Kişiye Özel Tedavi ve Umut Veren Nakil Süreci

Prof. Dr. Kaynar, tedavi sürecinin detaylarını da paylaştı: “Toplamda 4 kür süren, immünoterapi destekli kişiye özel kemoterapi protokolü uyguladık. Bu yöntemle hastalık tamamen kontrol altına alındı. Ancak kalıcı bir iyileşme için kök hücre nakli şarttı. Azamat’ın büyük kardeşleri doku uyumu göstermedi fakat 7 yaşındaki küçük kardeşi tam uyumlu çıktı. Ailenin ve çocuğun onaylarının alınmasının ardından nakil süreci başarıyla gerçekleştirildi.
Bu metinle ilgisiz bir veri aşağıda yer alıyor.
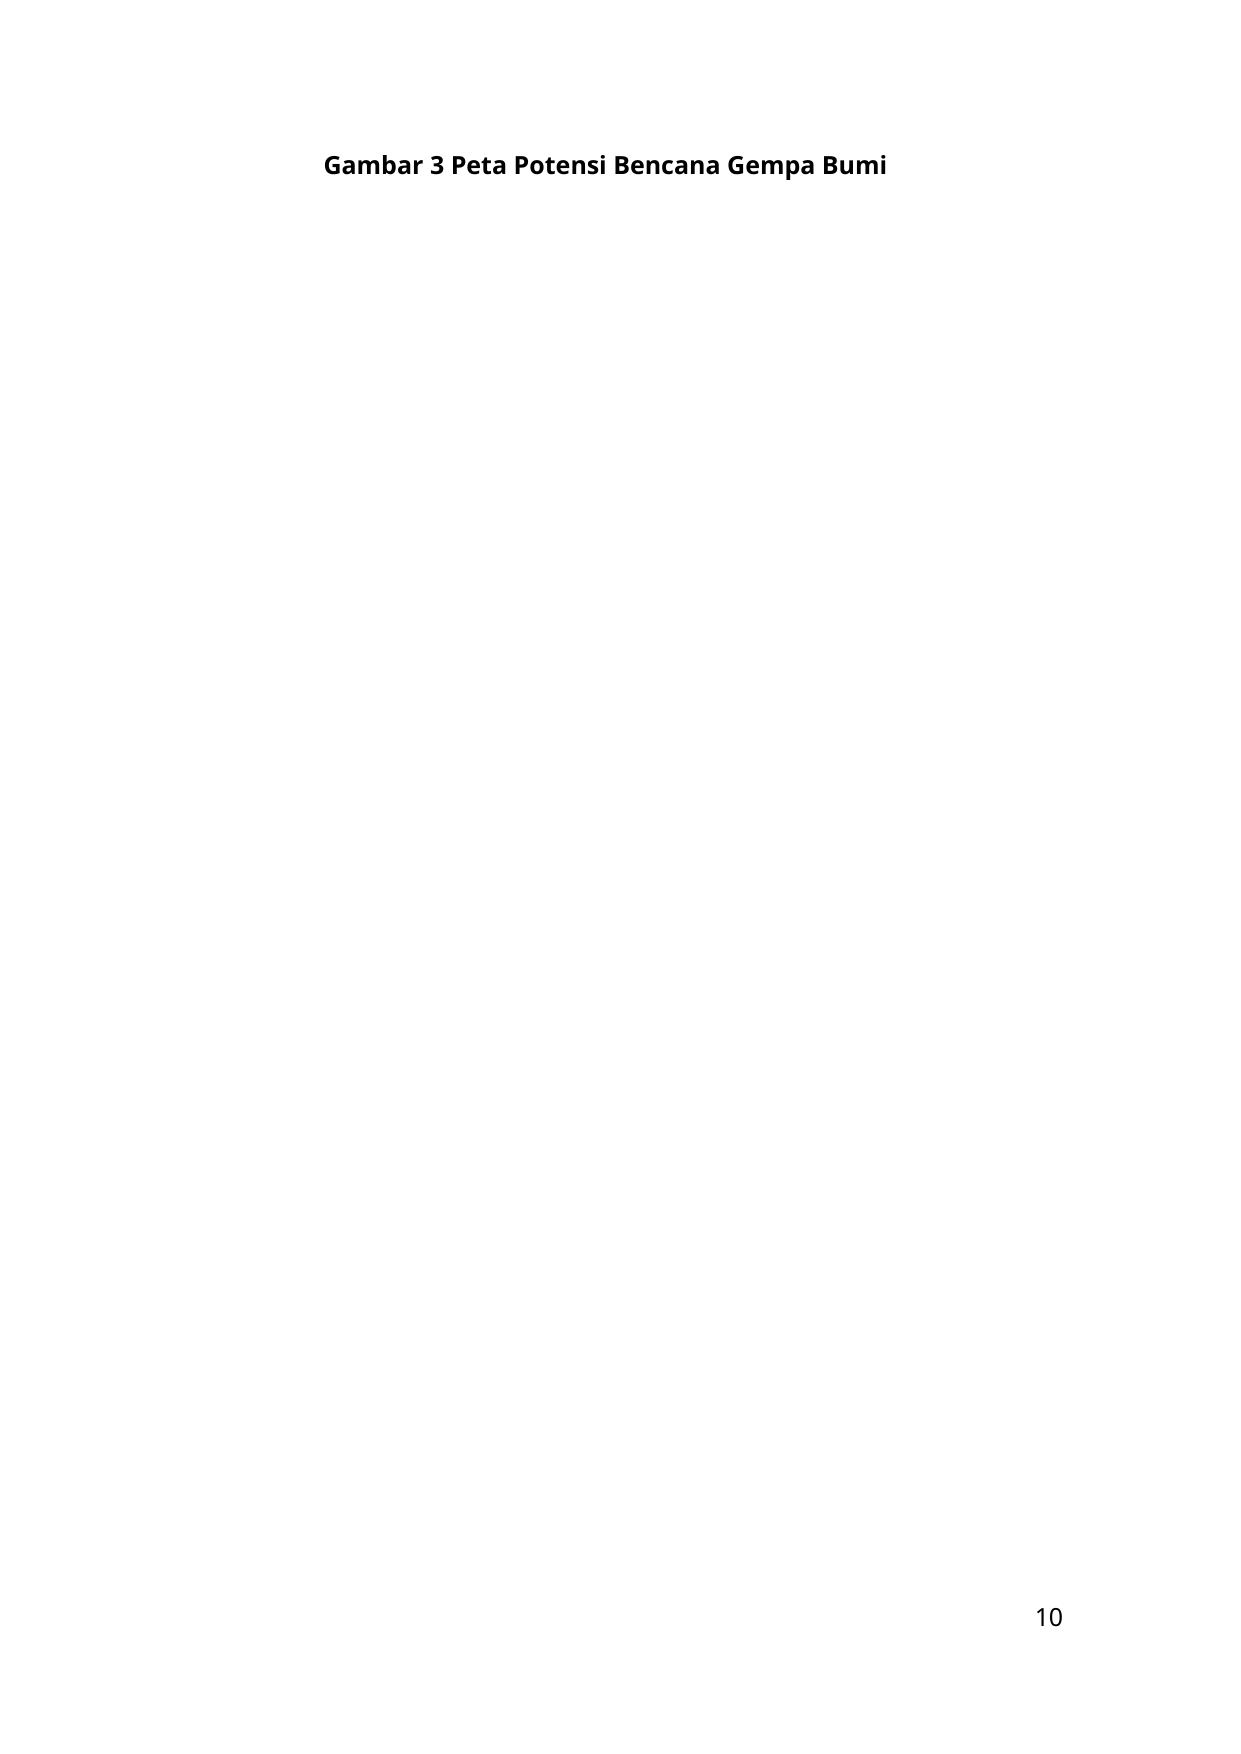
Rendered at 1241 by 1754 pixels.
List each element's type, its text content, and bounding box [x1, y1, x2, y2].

text Gambar 3 Peta Potensi Bencana Gempa Bumi [148, 148, 1063, 182]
Bugün itibarıyla nakilden bu yana 29 ay geçti ve hastamız tamamen sağlıklı.”

Genç Hastanın Yaşadıkları: “Hayatım Eski Ritmine Döndü”

Zorlu süreci başarıyla geride bırakan Azamat Iltyzyr, yaşadıklarını şu sözlerle aktardı: “İlk belirtiler Almatı’dayken ortaya çıktı. Bir hafta boyunca 39-40 derece ateşim hiç düşmedi. Astana’ya geçtim ve orada da hastaneye yatırıldım ama sonuç değişmedi. Daha sonra Türkiye’ye geldim. Sadece birkaç gün içinde ateşim normale döndü. Burada çok nadir görülen bir lenfoma türüne sahip olduğumu öğrendim. 4 kürlük kemoterapi aldım ve ardından öz kardeşim bana donör oldu. O dönem sadece 7 yaşındaydı. Şimdi ise hiçbir şikâyetim yok. Spor yapmaya başladım, çalışıyorum. Burada bana adeta kendi çocuklarıymışım gibi yaklaşıldı. Herkese gönülden teşekkür ediyorum.”